# Stage Size



## len (Apr 24, 2010)

I was asked to quote a job and given sparse details. One detail they did provide was the stage dimensions of 40 x 40 and a trim height of 35'. Anyone ever heard of a stage that is perfectly square, with that trim height? Not planning on bidding until I get the rest of the story, but just seems strange.


----------



## Footer (Apr 24, 2010)

Portable stage possibly? That is 5 decks wide and 10 deep...

Could be in a ballroom?


----------



## len (Apr 24, 2010)

In a gym, as far as I know. Most stages I've seen are fairly rectangular, at least measured in front of the last electric to the main curtain line (or whatever you call it).

I was really wondering if anyone had ever seen a truly square theatrical stage.


----------



## shiben (Apr 25, 2010)

len said:


> In a gym, as far as I know. Most stages I've seen are fairly rectangular, at least measured in front of the last electric to the main curtain line (or whatever you call it).
> 
> I was really wondering if anyone had ever seen a truly square theatrical stage.

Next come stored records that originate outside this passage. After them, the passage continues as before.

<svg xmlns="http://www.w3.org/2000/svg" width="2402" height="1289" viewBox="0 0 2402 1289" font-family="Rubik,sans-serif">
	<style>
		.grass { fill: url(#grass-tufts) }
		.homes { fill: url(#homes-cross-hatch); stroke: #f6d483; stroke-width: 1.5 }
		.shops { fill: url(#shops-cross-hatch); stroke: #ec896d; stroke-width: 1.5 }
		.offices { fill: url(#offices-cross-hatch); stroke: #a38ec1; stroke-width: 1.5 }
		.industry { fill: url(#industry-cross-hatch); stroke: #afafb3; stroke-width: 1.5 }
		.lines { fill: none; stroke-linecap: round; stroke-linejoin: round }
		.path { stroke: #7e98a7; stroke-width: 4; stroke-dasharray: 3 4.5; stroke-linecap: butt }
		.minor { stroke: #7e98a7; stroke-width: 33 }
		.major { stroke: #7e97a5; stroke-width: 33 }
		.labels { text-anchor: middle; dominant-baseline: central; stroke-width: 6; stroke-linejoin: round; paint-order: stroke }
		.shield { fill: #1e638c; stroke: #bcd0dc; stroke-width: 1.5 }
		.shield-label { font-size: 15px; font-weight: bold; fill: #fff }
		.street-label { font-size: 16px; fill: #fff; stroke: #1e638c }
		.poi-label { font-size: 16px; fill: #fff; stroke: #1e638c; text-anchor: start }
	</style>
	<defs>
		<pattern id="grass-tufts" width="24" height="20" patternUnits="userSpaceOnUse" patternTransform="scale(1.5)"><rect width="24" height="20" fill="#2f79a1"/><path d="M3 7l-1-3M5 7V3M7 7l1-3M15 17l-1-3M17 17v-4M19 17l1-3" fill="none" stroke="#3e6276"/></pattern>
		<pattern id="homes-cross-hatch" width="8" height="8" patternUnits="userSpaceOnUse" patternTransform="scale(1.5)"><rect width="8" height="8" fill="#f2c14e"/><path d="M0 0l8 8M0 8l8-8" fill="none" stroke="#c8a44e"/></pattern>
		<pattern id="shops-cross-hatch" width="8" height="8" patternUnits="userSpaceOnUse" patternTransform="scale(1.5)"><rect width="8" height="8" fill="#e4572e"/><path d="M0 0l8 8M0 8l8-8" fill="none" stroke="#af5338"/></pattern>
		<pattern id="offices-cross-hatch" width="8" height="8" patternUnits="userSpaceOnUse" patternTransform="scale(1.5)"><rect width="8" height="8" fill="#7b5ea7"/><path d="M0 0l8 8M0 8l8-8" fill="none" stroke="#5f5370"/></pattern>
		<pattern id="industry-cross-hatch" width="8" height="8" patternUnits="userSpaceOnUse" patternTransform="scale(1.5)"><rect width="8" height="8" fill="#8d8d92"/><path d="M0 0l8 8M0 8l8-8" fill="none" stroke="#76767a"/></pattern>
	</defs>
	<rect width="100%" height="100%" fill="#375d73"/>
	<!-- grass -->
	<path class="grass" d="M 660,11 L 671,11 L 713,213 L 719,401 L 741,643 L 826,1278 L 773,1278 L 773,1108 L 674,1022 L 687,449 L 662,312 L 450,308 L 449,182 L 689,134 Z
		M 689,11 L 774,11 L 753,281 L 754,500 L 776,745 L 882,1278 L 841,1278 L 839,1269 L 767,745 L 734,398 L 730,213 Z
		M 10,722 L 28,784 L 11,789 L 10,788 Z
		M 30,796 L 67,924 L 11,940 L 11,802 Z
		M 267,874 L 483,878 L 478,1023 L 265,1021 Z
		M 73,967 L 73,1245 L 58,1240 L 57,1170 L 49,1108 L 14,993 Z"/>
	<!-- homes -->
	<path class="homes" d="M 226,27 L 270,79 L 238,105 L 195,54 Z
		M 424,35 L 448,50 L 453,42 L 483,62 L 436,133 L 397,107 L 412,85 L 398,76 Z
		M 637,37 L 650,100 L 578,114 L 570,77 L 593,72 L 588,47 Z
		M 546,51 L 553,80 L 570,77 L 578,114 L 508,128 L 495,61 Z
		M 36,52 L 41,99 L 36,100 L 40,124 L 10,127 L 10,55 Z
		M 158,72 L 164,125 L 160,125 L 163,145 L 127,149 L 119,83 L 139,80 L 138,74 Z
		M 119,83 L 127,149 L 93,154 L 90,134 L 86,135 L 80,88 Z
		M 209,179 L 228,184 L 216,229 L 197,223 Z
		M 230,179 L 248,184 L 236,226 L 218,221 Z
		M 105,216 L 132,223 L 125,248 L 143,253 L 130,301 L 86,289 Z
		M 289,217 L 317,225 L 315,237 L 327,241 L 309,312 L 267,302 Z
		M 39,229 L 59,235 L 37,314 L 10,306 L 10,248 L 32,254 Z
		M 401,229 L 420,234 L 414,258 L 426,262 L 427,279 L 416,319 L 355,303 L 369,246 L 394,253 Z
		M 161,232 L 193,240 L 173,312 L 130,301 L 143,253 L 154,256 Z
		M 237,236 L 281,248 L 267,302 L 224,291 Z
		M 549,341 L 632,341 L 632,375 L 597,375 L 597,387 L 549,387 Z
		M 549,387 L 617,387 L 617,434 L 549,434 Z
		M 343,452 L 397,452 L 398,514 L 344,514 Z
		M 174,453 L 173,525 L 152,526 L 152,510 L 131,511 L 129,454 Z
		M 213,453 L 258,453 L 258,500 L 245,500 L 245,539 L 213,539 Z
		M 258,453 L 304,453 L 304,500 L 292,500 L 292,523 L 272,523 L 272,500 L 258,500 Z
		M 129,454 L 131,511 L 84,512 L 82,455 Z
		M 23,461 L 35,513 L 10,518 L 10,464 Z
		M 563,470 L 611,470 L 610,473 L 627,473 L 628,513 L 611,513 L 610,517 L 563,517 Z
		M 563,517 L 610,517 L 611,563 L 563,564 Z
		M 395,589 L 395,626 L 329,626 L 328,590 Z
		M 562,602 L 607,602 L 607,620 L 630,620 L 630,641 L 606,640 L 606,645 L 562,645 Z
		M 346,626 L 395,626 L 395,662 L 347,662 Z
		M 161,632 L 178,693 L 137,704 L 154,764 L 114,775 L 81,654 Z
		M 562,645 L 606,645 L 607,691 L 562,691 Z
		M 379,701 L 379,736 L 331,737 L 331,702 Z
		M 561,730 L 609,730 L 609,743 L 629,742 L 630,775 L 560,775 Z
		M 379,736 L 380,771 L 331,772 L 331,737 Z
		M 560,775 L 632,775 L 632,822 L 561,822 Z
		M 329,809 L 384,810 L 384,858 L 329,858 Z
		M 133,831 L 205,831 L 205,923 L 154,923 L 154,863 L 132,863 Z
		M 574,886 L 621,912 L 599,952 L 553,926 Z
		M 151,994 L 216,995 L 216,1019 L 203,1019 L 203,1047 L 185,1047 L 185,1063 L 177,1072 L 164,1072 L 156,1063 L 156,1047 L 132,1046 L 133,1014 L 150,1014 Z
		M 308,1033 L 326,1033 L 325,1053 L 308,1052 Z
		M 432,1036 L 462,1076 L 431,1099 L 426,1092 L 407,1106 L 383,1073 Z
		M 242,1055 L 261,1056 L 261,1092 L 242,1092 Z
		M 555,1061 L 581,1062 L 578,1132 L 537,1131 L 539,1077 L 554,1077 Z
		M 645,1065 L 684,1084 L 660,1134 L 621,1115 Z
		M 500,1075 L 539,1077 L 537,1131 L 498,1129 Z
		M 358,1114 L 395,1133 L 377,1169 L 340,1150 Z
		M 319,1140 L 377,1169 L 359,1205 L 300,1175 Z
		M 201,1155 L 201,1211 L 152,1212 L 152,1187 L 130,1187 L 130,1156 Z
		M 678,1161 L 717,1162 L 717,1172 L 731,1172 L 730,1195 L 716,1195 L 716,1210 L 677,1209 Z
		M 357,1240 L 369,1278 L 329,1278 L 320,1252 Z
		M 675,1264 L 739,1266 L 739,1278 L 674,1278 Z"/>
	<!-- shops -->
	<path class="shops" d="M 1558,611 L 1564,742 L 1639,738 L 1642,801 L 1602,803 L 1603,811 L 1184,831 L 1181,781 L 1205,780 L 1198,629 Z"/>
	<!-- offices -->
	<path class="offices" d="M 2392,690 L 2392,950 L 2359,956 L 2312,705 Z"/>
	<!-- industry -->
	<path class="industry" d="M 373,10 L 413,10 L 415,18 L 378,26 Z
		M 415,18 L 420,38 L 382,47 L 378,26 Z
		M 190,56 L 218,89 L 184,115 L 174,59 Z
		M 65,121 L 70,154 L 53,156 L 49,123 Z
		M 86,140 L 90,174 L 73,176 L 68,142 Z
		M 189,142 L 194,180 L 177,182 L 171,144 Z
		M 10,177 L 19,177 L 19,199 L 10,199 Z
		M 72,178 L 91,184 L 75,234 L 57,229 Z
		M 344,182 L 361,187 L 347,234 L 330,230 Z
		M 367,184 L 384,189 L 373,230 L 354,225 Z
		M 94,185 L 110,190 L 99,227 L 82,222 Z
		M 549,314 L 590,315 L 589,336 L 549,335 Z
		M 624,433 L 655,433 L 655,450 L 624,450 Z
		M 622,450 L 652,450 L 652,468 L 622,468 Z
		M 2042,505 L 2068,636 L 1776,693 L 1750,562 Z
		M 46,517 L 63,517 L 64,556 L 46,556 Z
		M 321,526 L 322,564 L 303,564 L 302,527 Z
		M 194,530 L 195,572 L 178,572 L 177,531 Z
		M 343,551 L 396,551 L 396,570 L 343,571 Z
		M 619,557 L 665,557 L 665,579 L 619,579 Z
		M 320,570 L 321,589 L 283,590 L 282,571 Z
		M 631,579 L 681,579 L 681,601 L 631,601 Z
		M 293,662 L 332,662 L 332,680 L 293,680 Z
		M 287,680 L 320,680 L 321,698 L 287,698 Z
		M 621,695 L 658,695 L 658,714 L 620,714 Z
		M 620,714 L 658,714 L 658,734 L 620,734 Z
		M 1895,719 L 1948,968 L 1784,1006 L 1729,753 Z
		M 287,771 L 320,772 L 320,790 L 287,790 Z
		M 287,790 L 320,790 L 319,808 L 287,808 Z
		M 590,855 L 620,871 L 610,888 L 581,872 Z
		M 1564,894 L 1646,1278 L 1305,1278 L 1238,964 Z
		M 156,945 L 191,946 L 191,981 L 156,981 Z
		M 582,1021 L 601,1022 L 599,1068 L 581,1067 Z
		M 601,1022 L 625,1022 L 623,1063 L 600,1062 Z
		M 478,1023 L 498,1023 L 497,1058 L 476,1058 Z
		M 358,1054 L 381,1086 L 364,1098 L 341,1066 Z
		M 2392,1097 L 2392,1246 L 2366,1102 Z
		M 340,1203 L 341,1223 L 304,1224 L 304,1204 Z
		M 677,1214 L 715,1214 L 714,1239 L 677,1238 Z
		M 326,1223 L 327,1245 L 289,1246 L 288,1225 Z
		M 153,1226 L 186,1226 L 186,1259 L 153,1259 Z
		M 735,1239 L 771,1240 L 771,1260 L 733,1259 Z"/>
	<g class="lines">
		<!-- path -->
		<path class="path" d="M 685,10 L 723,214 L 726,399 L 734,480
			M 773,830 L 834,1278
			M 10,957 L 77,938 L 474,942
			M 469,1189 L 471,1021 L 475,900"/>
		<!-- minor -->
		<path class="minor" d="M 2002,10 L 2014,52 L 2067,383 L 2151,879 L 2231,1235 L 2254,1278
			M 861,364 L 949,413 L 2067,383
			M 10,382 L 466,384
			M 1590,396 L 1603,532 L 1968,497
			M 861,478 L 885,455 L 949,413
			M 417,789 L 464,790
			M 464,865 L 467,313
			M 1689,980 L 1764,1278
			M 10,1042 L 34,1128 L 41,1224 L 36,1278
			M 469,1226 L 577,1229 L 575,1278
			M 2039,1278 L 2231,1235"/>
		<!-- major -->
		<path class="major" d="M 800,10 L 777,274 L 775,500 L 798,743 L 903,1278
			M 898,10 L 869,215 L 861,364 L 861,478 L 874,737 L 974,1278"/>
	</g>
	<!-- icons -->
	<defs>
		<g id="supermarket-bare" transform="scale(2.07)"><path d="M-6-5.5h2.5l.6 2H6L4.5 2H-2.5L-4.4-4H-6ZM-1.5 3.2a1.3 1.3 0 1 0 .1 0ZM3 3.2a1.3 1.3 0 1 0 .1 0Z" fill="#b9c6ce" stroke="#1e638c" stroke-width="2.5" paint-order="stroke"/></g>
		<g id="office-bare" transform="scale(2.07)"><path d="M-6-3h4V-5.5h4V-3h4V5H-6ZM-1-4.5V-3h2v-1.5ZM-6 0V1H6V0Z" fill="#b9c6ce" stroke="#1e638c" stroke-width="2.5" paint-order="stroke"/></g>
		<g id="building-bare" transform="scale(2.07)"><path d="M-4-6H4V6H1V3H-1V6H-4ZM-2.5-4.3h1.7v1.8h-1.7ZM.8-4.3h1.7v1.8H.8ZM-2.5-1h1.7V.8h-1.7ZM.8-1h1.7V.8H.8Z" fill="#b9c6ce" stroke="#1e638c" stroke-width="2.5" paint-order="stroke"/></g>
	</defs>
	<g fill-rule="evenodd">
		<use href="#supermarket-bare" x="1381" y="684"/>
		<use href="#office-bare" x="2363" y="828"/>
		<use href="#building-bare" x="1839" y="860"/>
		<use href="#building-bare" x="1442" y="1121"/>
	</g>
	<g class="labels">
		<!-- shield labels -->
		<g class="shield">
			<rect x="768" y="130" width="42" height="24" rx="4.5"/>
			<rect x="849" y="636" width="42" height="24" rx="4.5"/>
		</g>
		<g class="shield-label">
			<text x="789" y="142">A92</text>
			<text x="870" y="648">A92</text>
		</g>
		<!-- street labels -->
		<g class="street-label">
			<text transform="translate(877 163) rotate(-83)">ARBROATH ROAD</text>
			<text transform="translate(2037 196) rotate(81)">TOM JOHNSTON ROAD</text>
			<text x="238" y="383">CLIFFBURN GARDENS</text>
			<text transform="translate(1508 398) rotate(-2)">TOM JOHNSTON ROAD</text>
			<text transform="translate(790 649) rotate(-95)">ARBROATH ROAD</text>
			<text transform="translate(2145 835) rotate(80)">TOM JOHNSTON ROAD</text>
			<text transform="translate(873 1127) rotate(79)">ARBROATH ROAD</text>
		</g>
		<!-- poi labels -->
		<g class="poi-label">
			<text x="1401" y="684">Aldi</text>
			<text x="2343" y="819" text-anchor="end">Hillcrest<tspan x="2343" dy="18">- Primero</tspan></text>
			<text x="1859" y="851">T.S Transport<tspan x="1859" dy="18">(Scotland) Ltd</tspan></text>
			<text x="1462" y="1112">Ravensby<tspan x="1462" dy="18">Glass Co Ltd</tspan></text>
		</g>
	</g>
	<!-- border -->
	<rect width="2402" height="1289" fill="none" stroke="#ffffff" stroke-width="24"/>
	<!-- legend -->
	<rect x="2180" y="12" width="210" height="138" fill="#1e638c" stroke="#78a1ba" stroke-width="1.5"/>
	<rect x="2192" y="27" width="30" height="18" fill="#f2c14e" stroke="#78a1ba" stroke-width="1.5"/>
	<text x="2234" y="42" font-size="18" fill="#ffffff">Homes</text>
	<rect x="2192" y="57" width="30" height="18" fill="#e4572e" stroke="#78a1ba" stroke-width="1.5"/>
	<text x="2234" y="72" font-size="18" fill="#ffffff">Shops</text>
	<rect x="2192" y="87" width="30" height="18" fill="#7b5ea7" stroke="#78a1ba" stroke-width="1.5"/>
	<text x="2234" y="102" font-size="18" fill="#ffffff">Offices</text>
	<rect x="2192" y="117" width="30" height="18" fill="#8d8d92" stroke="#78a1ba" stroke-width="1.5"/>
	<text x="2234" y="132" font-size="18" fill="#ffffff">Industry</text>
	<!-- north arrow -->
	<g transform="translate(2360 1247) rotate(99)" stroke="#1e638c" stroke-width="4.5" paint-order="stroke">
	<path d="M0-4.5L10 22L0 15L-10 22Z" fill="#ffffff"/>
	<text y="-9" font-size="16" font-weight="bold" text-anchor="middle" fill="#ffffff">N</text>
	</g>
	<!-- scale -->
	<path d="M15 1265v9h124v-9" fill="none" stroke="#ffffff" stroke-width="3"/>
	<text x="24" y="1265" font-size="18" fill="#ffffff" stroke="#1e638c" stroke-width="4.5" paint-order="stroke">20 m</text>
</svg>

Sure. We built one for a show. It might just be that thats how much space they had for the depth, and so they made it that deep. You can make it rectangular if you add in a rear traveler.


----------



## len (Apr 25, 2010)

It's all academic now. Their budget is about 1/3 of my best price, so I won't be pursuing the event.


----------



## masterelectrician2112 (Apr 25, 2010)

Mine is 40'x40' at my high school. Funny, though, it never seemed square before!


----------